Remembering that I'll be dead soon is the most important tool I've ever encountered to help me make the big choices in life. Because almost everything — all external expectations, all pride, all fear of embarrassment or failure - these things just fall away in the face of death, leaving only what is truly important. Remembering that you are going to die is the best way I know to avoid the trap of thinking you have something to lose. You are already naked. There is no reason not to follow your heart.”

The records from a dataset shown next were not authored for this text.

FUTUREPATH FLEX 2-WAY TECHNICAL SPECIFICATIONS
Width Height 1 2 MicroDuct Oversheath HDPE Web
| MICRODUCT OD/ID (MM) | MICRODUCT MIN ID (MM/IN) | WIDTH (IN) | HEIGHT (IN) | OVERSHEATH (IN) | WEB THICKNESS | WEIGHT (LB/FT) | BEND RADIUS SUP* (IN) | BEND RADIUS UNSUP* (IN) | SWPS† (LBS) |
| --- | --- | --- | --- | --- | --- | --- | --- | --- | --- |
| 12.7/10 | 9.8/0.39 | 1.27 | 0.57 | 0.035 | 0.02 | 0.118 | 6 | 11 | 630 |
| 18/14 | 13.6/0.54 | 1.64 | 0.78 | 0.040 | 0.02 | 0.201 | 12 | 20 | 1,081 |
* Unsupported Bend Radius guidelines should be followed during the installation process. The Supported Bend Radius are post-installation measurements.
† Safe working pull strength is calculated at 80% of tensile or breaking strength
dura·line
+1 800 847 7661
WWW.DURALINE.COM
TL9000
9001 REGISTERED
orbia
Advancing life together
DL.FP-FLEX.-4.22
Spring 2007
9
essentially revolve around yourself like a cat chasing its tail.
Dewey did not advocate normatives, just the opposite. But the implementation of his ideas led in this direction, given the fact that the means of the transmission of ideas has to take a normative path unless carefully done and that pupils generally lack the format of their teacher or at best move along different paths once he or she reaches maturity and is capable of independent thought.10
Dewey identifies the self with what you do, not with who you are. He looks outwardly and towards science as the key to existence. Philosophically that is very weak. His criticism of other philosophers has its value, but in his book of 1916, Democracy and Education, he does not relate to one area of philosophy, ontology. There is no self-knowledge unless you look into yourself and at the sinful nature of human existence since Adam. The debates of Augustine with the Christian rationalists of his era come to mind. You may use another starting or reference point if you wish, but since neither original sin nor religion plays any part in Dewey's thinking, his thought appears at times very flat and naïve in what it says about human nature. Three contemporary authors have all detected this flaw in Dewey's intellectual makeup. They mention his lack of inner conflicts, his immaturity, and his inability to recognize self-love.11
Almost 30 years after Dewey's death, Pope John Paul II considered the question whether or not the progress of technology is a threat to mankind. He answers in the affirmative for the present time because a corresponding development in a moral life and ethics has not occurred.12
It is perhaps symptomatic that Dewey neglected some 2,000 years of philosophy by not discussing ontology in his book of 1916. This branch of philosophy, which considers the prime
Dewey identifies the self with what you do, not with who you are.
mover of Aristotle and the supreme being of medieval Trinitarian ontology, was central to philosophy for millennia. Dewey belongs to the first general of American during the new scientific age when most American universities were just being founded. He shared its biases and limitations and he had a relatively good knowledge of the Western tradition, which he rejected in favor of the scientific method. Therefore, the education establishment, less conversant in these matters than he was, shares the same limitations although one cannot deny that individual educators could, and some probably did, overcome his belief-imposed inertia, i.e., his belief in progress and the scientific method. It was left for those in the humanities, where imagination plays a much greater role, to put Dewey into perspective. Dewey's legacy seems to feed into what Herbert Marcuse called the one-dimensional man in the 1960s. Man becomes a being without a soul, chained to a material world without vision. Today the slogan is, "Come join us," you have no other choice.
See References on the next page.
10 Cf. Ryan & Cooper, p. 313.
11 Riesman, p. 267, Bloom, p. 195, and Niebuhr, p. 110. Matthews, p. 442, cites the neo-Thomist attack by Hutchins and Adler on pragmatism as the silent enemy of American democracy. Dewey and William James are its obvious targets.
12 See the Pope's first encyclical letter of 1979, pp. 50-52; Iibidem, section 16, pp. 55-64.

I find myself, in this moment, in a very different place than I was just 24 hours ago. Instead of looking back, in sadness, I am considering, quite seriously, what I am to do with my time that lies ahead.
We never know how much time that is. I do not wish to live with regret. I will make decisions to embrace joy.
Thank you, Mary May Schlichter, Jeanie Moyer, and Evana Maggiore, for the love and guidance that you shared with me, each in your own unique way.
Sunset 2/25/2013 |
I've got three new angels in my corner.
What choices do I need to make, right now, in order to move forward without regret? In order to be certain to use my gifts to the benefit of as many as I possibly can? I can't share those right now, but hopefully they will unfold in future blog posts.
I wish each of you who has read through this far great joy, blessings, and love in your own lives. Take a moment to tell someone you love them. Take the risk of saying I love you.
THANK YOU, abundant thanks, for being part of my life.